* _Brief_: Filter the material, keeping only lines with the word "buttons".

* _Stored data_:
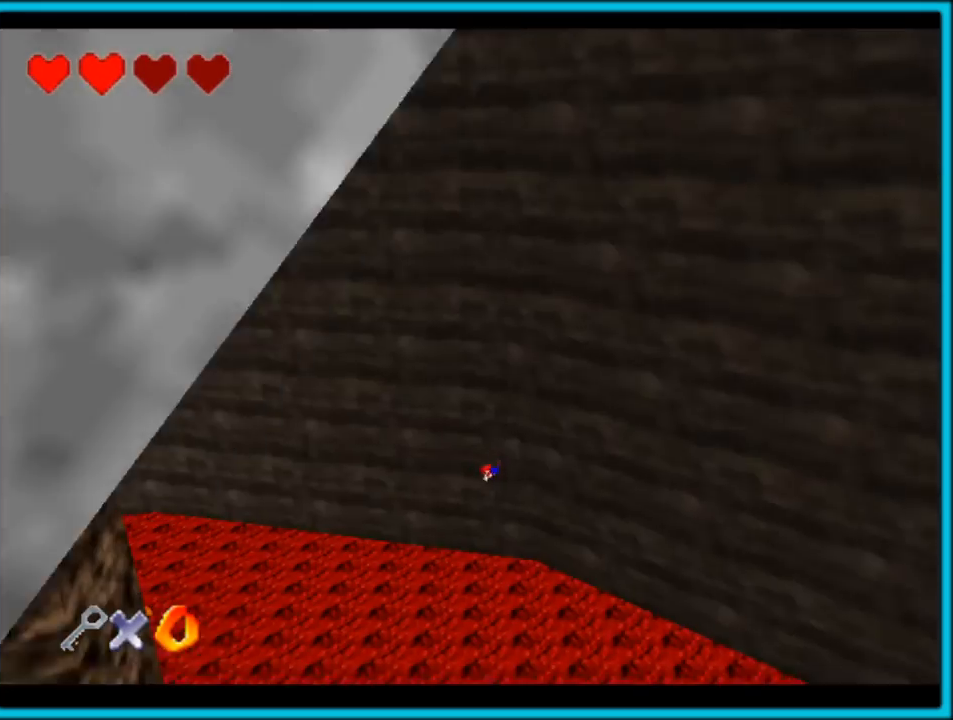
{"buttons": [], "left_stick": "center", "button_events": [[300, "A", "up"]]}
---
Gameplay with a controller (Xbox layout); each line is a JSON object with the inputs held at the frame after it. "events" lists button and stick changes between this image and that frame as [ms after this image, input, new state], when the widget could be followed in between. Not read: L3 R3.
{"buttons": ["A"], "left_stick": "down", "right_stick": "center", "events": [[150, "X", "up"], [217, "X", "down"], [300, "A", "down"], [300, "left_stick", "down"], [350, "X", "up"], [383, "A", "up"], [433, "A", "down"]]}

* _Solution to the problem_:
{"buttons": [], "left_stick": "center", "button_events": [[300, "A", "up"]]}
{"buttons": ["A"], "left_stick": "down", "right_stick": "center", "events": [[150, "X", "up"], [217, "X", "down"], [300, "A", "down"], [300, "left_stick", "down"], [350, "X", "up"], [383, "A", "up"], [433, "A", "down"]]}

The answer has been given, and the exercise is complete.